The FBI claims to have foiled 53 terror plots against America since 9-11, but deadly pandemonium is just one successful terrorist attack away.

The Boston Marathon bombings are a sobering reminder that happy people enjoying freedom in the world’s most liberated nation are the perpetual targets of bloodlusty cowards, who live to murder innocent men, women, and children without regret.

They hatch their evil plots around the clock, unfailingly and unflinchingly.

As of this writing, three people were killed and nearly 200 were injured on a sunny Monday that bustled with the uplifting business of daily living in the Cradle of Liberty.

Anger and sorrow over loss of life and limbs were intensified with the horrific revelation that the youngest fatality was 8-year-old Martin Richard, whose excitement must have known no bounds as he waited eagerly to bear-hug his marathon-running dad when he crossed the finish line.

It is a small measure of comfort that the tragic lad’s final thought likely brimmed with pride and happiness over watching his father achieve a Herculean feat of endurance.

No arrests were made at press time, but American investigators are experts in their field. It won’t be long before they make a beeline for the culpable pond scum. Count on it.

Terror attacks have always been the bargaining chip of mankind’s crud, but their deadly germination in modern times — more than 60 Islamo-fueled terror attacks have occurred around the world since January — can be laid near-squarely at the doorstep of jihadists, whose omnipresent threat cannot be ignored, denied, or under-investigated.

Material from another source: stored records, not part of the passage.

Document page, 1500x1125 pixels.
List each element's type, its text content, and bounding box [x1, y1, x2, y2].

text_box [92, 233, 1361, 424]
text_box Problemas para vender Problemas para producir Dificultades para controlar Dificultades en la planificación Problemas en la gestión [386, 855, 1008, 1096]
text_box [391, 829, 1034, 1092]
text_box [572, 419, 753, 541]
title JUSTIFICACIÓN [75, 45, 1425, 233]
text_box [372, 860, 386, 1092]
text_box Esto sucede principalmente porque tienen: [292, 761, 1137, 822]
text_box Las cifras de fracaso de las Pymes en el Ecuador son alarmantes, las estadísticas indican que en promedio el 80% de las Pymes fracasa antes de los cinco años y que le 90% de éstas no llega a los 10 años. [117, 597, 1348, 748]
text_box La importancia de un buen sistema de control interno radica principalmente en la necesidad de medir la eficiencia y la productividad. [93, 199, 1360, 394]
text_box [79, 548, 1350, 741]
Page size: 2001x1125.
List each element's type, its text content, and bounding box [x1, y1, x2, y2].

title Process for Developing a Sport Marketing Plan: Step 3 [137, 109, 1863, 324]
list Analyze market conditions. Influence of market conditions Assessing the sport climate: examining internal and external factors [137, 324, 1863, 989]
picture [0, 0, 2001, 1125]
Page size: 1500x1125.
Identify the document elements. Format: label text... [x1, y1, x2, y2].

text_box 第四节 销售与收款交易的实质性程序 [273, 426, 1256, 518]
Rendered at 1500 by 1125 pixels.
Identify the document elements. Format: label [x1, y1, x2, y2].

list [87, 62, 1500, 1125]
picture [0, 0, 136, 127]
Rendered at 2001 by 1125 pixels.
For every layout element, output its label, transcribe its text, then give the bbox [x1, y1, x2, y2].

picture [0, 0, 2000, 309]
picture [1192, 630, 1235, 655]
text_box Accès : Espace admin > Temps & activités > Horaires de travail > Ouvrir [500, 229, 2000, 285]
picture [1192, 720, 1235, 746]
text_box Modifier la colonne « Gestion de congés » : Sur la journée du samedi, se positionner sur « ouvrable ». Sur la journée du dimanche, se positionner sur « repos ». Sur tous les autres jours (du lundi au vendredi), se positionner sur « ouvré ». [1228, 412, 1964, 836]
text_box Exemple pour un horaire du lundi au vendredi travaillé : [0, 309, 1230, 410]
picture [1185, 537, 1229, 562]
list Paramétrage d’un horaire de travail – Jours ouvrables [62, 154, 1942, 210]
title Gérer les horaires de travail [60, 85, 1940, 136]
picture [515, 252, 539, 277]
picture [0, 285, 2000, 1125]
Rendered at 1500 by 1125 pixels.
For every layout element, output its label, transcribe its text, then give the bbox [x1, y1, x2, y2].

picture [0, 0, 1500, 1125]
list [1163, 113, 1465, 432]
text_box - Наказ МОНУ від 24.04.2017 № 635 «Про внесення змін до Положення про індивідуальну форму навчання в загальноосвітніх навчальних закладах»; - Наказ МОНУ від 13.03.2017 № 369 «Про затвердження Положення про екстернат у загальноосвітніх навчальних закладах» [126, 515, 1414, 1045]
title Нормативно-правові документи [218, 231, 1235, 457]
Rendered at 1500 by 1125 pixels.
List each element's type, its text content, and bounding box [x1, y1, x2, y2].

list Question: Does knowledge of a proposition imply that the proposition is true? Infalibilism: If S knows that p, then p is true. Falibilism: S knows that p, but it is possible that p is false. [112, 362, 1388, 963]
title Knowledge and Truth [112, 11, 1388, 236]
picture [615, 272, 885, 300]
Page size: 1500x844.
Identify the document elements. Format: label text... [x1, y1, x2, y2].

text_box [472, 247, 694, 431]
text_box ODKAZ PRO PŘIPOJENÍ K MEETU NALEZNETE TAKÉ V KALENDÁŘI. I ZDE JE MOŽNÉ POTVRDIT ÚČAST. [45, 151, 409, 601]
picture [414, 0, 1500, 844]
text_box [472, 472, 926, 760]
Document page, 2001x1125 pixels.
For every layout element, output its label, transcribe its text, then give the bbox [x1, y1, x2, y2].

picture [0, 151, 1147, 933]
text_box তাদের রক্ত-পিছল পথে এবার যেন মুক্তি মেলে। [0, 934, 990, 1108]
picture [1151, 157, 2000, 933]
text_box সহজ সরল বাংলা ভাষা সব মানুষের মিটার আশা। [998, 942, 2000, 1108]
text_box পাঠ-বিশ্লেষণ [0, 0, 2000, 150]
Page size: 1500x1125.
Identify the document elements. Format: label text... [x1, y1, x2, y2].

The Boston bombings — a pair of explosions seconds apart — certainly bear the hallmarks of an orchestrated attack from our sworn enemies. But U.S. might is an unbiased muscle, and U.S. law enforcers refused correctly to point any fingers until all the facts are in, showing lesser regimes how justice is sought in this civilized nation.

American authorities exercise caution to a fault. It is the better part of a valor system that naysayers, who are quick to balk at vital U.S. counter-terrorism efforts, should acknowledge the next time they rush to judgement about racial profiling.

Terrorists have no problem unleashing their demons indiscriminately. Yet the Oval Office’s response to the marathon bombings has been hugely disappointing.

No rage marked President Obama’s national addresses. No anger-laced pledge to catch the perpetrators. No infuriation, period.

Our fearful leader offered, instead, a string of contrived condolences, diluting his grasp on a calamity that has become all too recurring. The attack was a deliberate, malicious, undeniable act of terrorism, but Obama had a problem calling it one. He waited until the next day to use the term, as if hoping for a sudden discovery that aliens had thundered the blows from outer space.

Maybe if the White House was less paranoid about confronting and calling out terror acts, then terrorists would think twice before committing their terrorism.

Obama replaced anger with awkwardness — and it showed at a time when America deserved stronger leadership.